Instead of using a map

Map<Integer, Integer> paers = new HashMap<Integer, Integer>();

you can simply use a set

Set<Integer> set = new HashSet<>();

because you can always check whether you have seen k-input[i] before by checking the set. But, this would give pairs in reverse order. Hence, use stringbuilder to construct the string and reverse it in the end before printing it. This would also improve your time complexity because you only need to iterate through the array once.
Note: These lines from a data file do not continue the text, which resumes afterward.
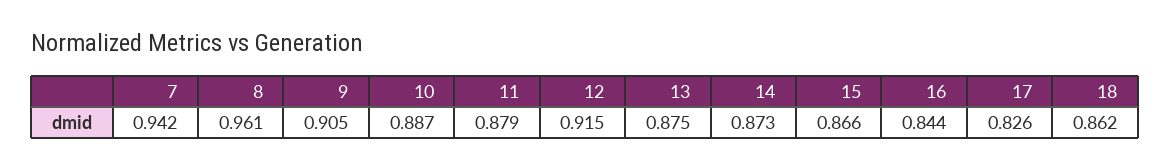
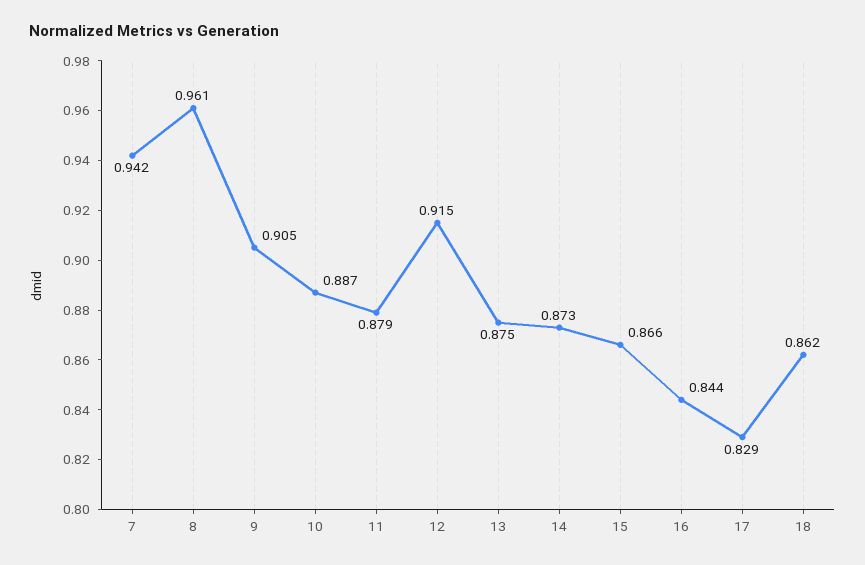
  {
    "7": 0.942,
    "8": 0.961,
    "9": 0.905,
    "10": 0.887,
    "11": 0.879,
    "12": 0.915,
    "13": 0.875,
    "14": 0.873,
    "15": 0.866,
    "16": 0.844,
-   "17": 0.826,
+   "17": 0.829,
    "18": 0.862
  }

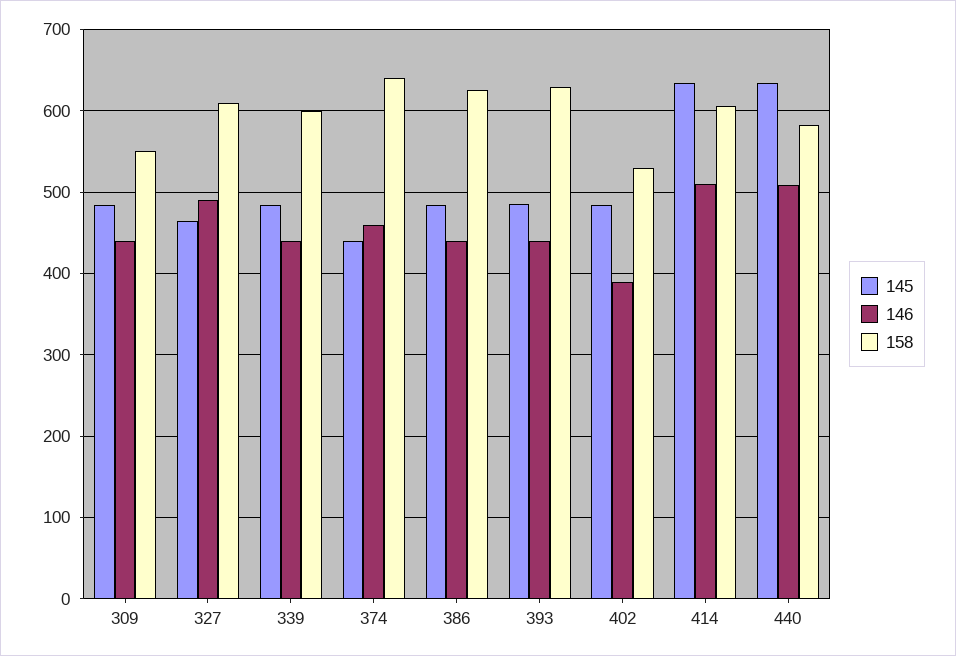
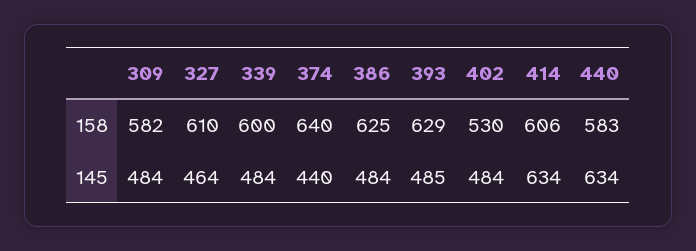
  {
    "145": {
      "309": 484,
      "327": 464,
      "339": 484,
      "374": 440,
      "386": 484,
      "393": 485,
      "402": 484,
      "414": 634,
      "440": 634
    },
-   "146": {
-     "309": 440,
-     "327": 490,
-     "339": 440,
-     "374": 460,
-     "386": 440,
-     "393": 440,
-     "402": 390,
-     "414": 510,
-     "440": 510
-   },
    "158": {
-     "309": 550,
+     "309": 582,
      "327": 610,
      "339": 600,
      "374": 640,
      "386": 625,
      "393": 629,
      "402": 530,
      "414": 606,
      "440": 583
    }
  }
Naming: k could be better named as target and d as foundOnePair.

Here is the code.

public static void printPairsThatMakeTarget(String line){

    String[] j = line.split(";")[0].split(",");
    int[] input = new int[j.length];
    for (int i = 0; i < j.length; i++) {
        input[i] = Integer.parseInt(j[i]);
    }
    Arrays.sort(input);
    int target = Integer.parseInt(line.split(";")[1]);
    // Modified Algorithm
    Set<Integer> set = new HashSet<>();
    StringBuilder result = new StringBuilder();
    boolean foundOnePair = false;
    for (int i = input.length - 1; i >= 0; i--) {
        if(set.contains(target - input[i])){
            if (foundOnePair) {
                result.append(";");
            }
            foundOnePair = true;
            result.append((target - input[i]) + "," + input[i]);
        }
        else
            set.add(input[i]);
    }
    if (!foundOnePair) result.append("NULL"); 
    else{ 
        result.reverse();
    }
    System.out.println(result.toString());
}